The version number is incremented when there are changes to the story body or item metadata (for example, an image caption), or new curated media is added to the story. Unlike ETag, the version number does not reflect other possible changes to the content item; for example, the addition of new video renditions due to their processing time. However, the version number may be useful for placing a story in the specific location in the 'story chain' if you are tracking all versions of the story for news management using the versions=all parameter in your feed request.

How can I determine if a content item is a new revision of one previously downloaded?

If the Item ID value matches one that you previously ingested, but the ETag value for that item differs from the ETag of the previously downloaded item, download and overwrite the previous revision. For more information, see Using ETags and Client Caching for Managing Revisions and Duplicates.

How can I determine if a content item is a duplicate of one previously downloaded?

If the Item ID value matches one that you previously downloaded, and the ETag value for that item matches the ETag of the previously downloaded item, the item is a duplicate, and you do not need to download it again. For more information, see Using ETags and Client Caching for Managing Revisions and Duplicates.

Using ETags and client caching to manage revisions and duplicates

It is recommended that your client application cache a response received from the AP Media API server and then use ETags returned by the API to ensure that you download the same content item more than once only if it has become outdated.

Since the ETag value serves as a unique token for each revision of a content item, it can be used by caching applications to determine if their cache is up-to-date.

Tip

Caching and reusing previously retrieved content also helps optimize performance.

Detecting duplicates using a cache key with ETag validation

When caching content items returned in the Search, Feed or Item Metadata responses or linked items referenced in associations (for example, linked media and Top Headline stories), select a cache key based on ItemID (altids.itemid).

Tip

If you are requesting multiple versions of the content item using the versions=all parameter, select a cache key based on ItemID.Version (altids.itemid and version).
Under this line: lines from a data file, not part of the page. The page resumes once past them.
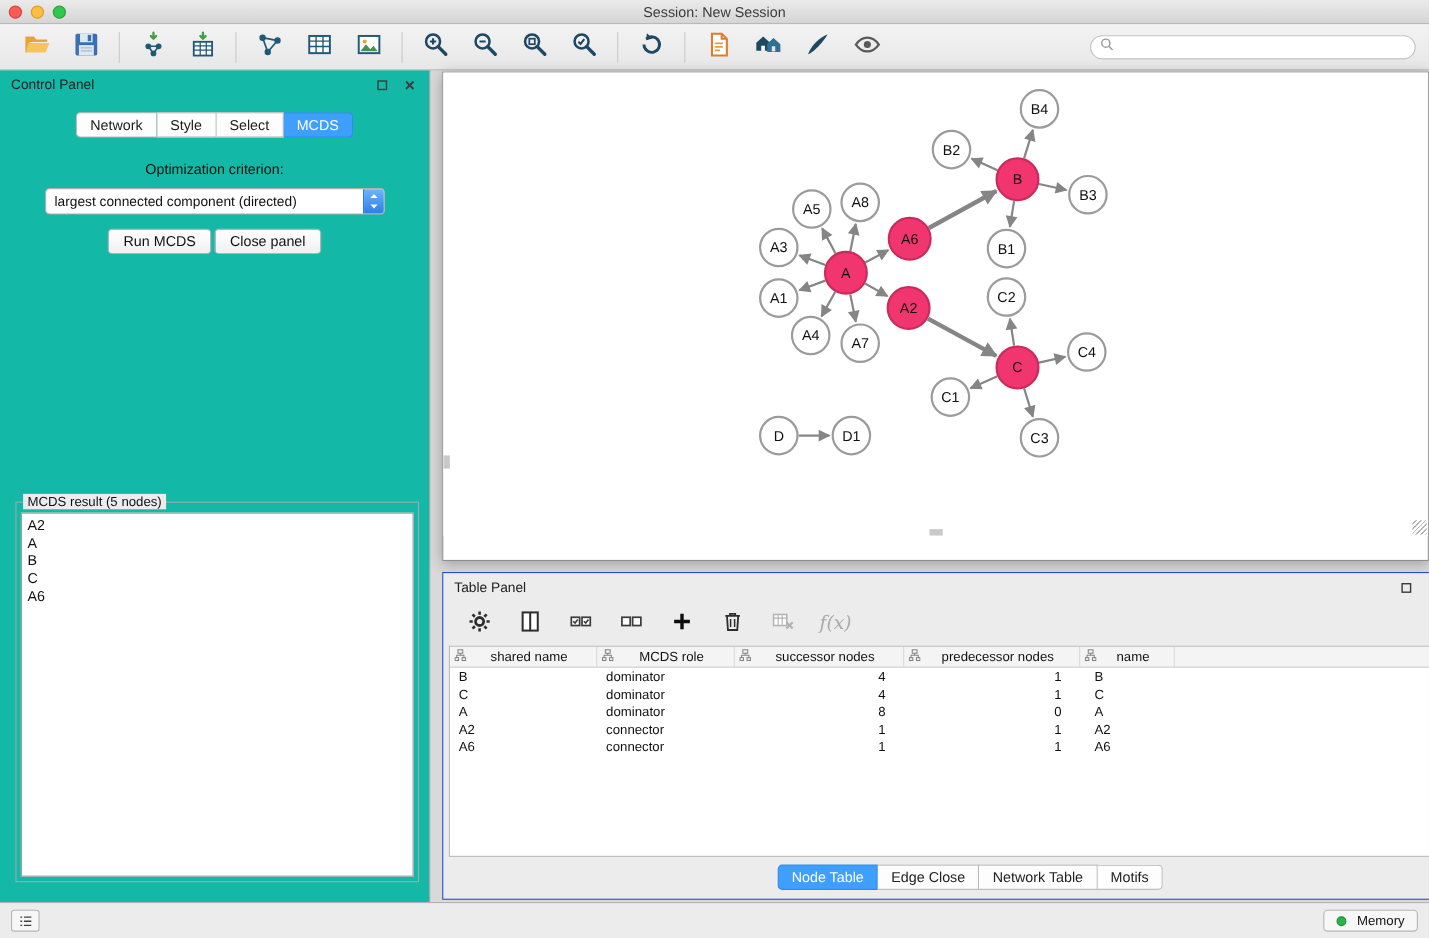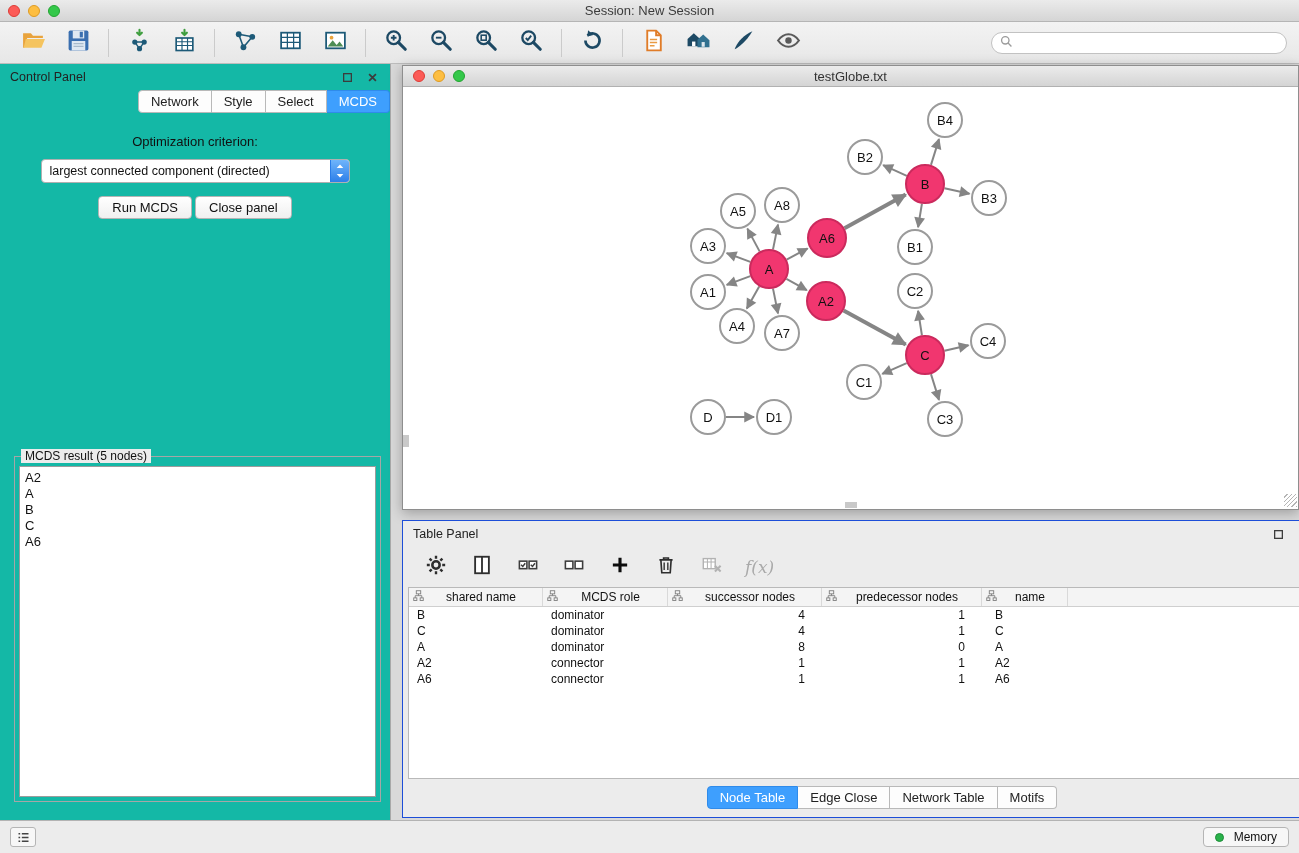--- a/index.html
+++ b/index.html
@@ -27,21 +27,21 @@
   .search { margin-left:auto; width:296px; height:22px; border:1px solid #c2c2c2; border-radius:12px;
     background:#fff; display:flex; align-items:center; padding:0 8px; gap:5px; }
   .search input { border:none; outline:none; flex:1; font-size:12px; background:transparent; font-family:"Liberation Sans",sans-serif; }
 
   
   .control-panel { position:absolute; left:0; top:64px; width:391px; height:756px;
     background:#14b8a6; border-right:1px solid #a8a8a8; }
   .panel-header { height:26px; display:flex; align-items:center; padding:0 10px; font-size:12.5px; color:#222; }
   .panel-header .spacer { flex:1; }
   .panel-icon { width:16px; height:16px; display:flex; align-items:center; justify-content:center; margin-left:9px; cursor:pointer; }
-  .cp-tabs { display:flex; justify-content:flex-end; margin-top:0; }
+  .cp-tabs { display:flex; justify-content:center; margin-top:12px; }
   .seg-tab { font-size:13px; padding:3px 12px; background:#fdfdfd; border:1px solid #b9b9b9; border-left:none;
     color:#222; cursor:pointer; }
   .seg-tab:first-child { border-left:1px solid #b9b9b9; border-radius:4px 0 0 4px; }
   .seg-tab:last-child { border-radius:0 4px 4px 0; }
   .seg-tab.active { background:#3e9ffe; border-color:#2f8bea; color:#fff; }
   .opt-label { text-align:center; font-size:13px; margin-top:21px; color:#111; }
   .dropdown { margin:10px auto 0; width:309px; height:24px; background:#fff; border:1px solid #b0b0b0;
     border-radius:4px; display:flex; align-items:center; cursor:pointer; overflow:hidden; }
   .dropdown .val { flex:1; font-size:12.5px; padding-left:8px; white-space:nowrap; overflow:hidden; color:#111; }
   .dropdown .stepper { width:19px; height:24px; background:linear-gradient(#72b7fc,#2a7de8);
@@ -292,28 +292,20 @@
           <div class="result-item">A2</div>
           <div class="result-item">A</div>
           <div class="result-item">B</div>
           <div class="result-item">C</div>
           <div class="result-item">A6</div>
         </div>
     </div>
   </div>
 
   <div class="network-window">
-    <div class="nw-titlebar">
-      <div class="traffic">
-        <span class="tl red"></span>
-        <span class="tl yellow"></span>
-        <span class="tl green"></span>
-      </div>
-      <span>testGlobe.txt</span>
-    </div>
     <div class="nw-content">
       <svg class="net" id="net-svg" viewBox="0 0 895 422" width="895" height="422">
         <defs>
           <marker id="arrow" viewBox="0 0 12 12" refX="10" refY="6" markerWidth="13" markerHeight="13" orient="auto" markerUnits="userSpaceOnUse">
             <path d="M1 1L11 6L1 11z" fill="#858585"></path>
           </marker>
           <marker id="arrow-b" viewBox="0 0 12 12" refX="10" refY="6" markerWidth="17" markerHeight="17" orient="auto" markerUnits="userSpaceOnUse">
             <path d="M1 1L11 6L1 11z" fill="#858585"></path>
           </marker>
         </defs>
To determine whether the cached document is the latest, use the ETag value (altids.etag) as a validation token:

  • If the value you received from the API matches the value stored in the cache, use the cached document.
  • Otherwise, retrieve the item again and update the cached document and its ETag token.

Detecting duplicates using conditional Item Metadata requests

Note

This section is applicable only to processing responses returned by the Item Metadata method. It provides an alternative to using the cache key described in the previous section.
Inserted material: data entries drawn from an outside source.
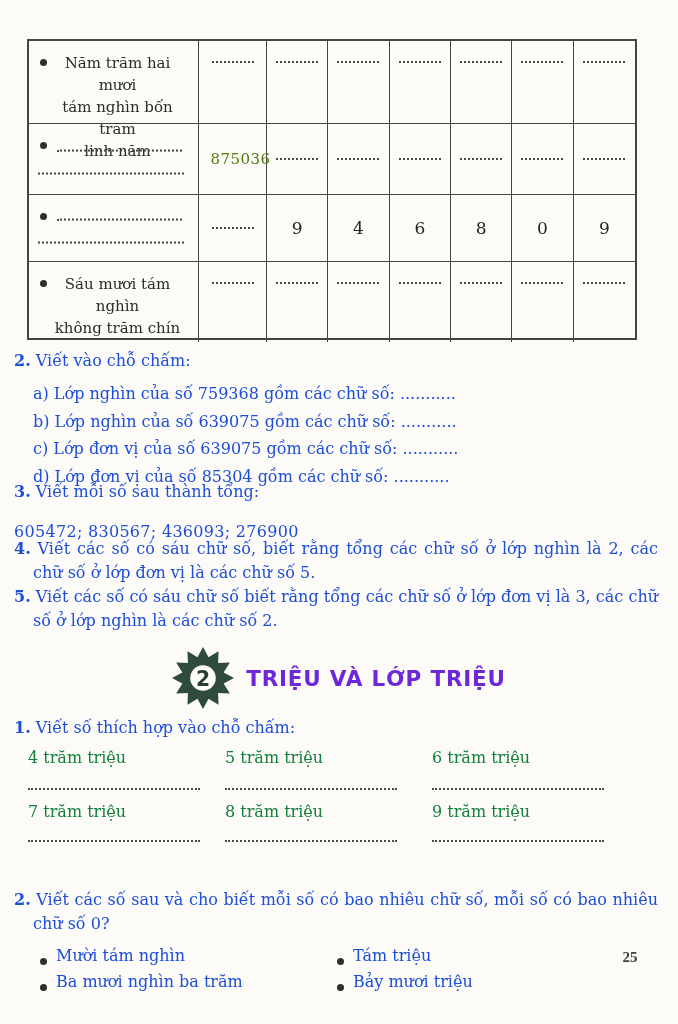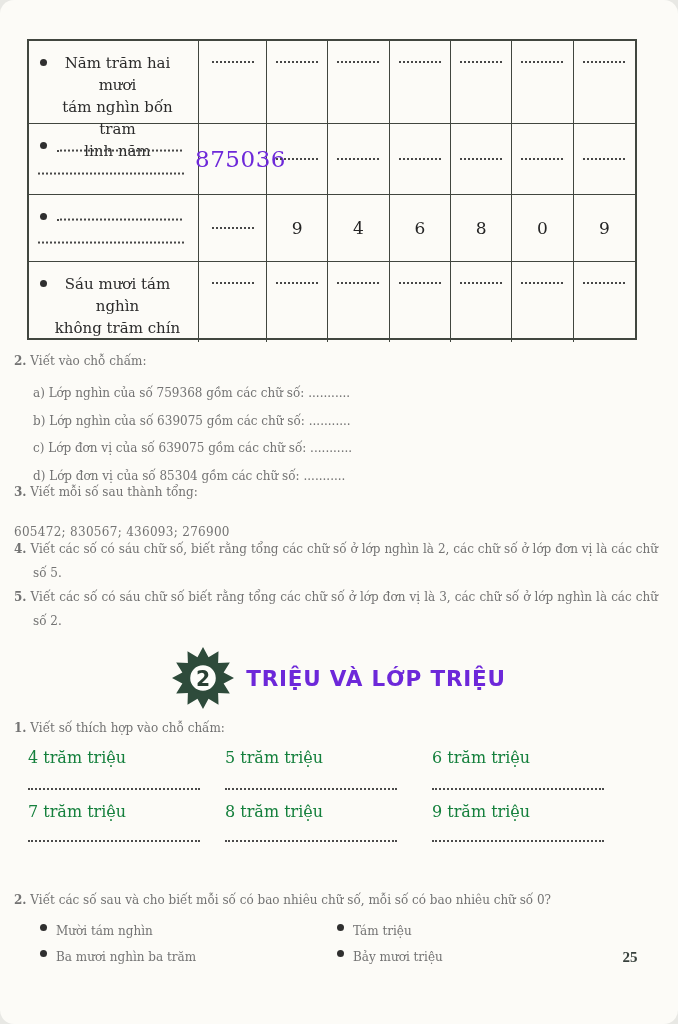--- a/index.html
+++ b/index.html
@@ -1,20 +1,19 @@
 <!DOCTYPE html>
 <html><head>
 <meta charset="utf-8">
 <style>
   html,body{margin:0;padding:0;background:#e8e8e4;}
   .page{
     position:relative;width:678px;height:1024px;margin:0 auto;
     background:#fcfbf7;color:#2e2e2e;overflow:hidden;
     font-family:"DejaVu Serif","Liberation Serif",serif;
-    border-radius:14px;
   }
   
   .ntable{
     position:absolute;top:39px;left:27px;width:610px;height:301px;
     display:grid;grid-template-columns:170px 68px repeat(6,1fr);
     grid-template-rows:83px 71px 67px 80px;
     border:2px solid #41463f;box-sizing:border-box;background:transparent;
   }
   .ntcell{
     position:relative;box-sizing:border-box;
@@ -29,24 +28,24 @@
   .labelcell .lab{padding:11px 8px 0 16px;text-align:center;font-size:15px;line-height:22px;color:#2b2b2b;}
   .dlwrap{position:absolute;left:0;right:0;top:50%;transform:translateY(-58%);}
   .dl{border-bottom:2.2px dotted #474747;height:12px;}
   .dl1{margin:0 16px 0 28px;}
   .dl2{margin:9px 14px 0 9px;}
   .datacell{display:flex;justify-content:center;}
   .datacell.aligntop{align-items:flex-start;}
   .datacell.aligntop .celldots{margin-top:20px;}
   .datacell.alignmid{align-items:center;}
   .celldots{width:42px;height:0;border-bottom:2.2px dotted #474747;}
-  .cellnum{font-size:23px;color:#6d28d9;letter-spacing:.5px;margin-left:16px;}
+  .cellnum{font-size:15px;color:#4d7c0f;letter-spacing:.5px;margin-left:16px;}
   .celldigit{font-size:17px;color:#242424;}
   
-  .ex{position:absolute;left:14px;width:644px;font-size:12px;color:#737373;}
+  .ex{position:absolute;left:14px;width:644px;font-size:16px;color:#1d4ed8;}
   .ex .hd{line-height:22px;}
   .ex b{font-weight:bold;}
   #ex2{top:350px;}
   #ex2 .items{margin-top:8px;padding-left:19px;}
   #ex2 .items div{line-height:27.6px;}
   #ex3{top:481px;}
   #ex3 .nums{margin-top:18px;text-align:left;line-height:22px;letter-spacing:.3px;}
   .para{padding-left:19px;text-indent:-19px;text-align:justify;line-height:24px;margin:0;}
   #ex4{top:537px;}
   #ex5{top:585px;}
@@ -67,21 +66,21 @@
     display:grid;grid-template-columns:197px 207px 188px;
     grid-template-rows:32px 22px 30px 26px;
     font-size:16px;color:#15803d;
   }
   .m1dot{width:172px;height:8px;border-bottom:2.2px dotted #4a4a4a;}
   #m2{top:888px;}
   .bgrid{
     margin:6px 0 0 26px;display:grid;grid-template-columns:297px 1fr;
     grid-auto-rows:26px;align-items:center;
   }
-  .bitem{display:flex;align-items:flex-start;gap:9px;}
+  .bitem{display:flex;align-items:flex-end;gap:9px;}
   .bdot{width:7px;height:7px;border-radius:50%;background:#2f2f2f;flex:0 0 auto;}
   
   .pagenum{
     position:absolute;top:949px;left:612px;width:36px;text-align:center;
     font-family:Liberation Serif, serif;
     font-weight:bold;font-size:15px;color:#38413d;
   }
 </style>
 </head>
 <body>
In addition to returning the ETag value in altids.etag, the Item Metadata method also returns the ETag in the standard HTTP Etag header; for example:

HTTP/1.x 200 OK
... 
Etag: "d5787d1366ae4ca095b936d77c0864b4_0a1aza0c0"

Your client application can cache the ETag value and then send it in the standard HTTP "If-None-Match" header as a conditional request to the AP Media API server to ensure that the cached document is the latest version.

If the client's document is the latest (based on the ETag value), the server sends back the HTTP/304 Not Modified header without the response body. The client then reuses the cached document.

Alternatively, if the client's document is outdated, the server sends back the HTTP/200 OK header and the new response body. The client then uses the new response body and caches it for later reuse.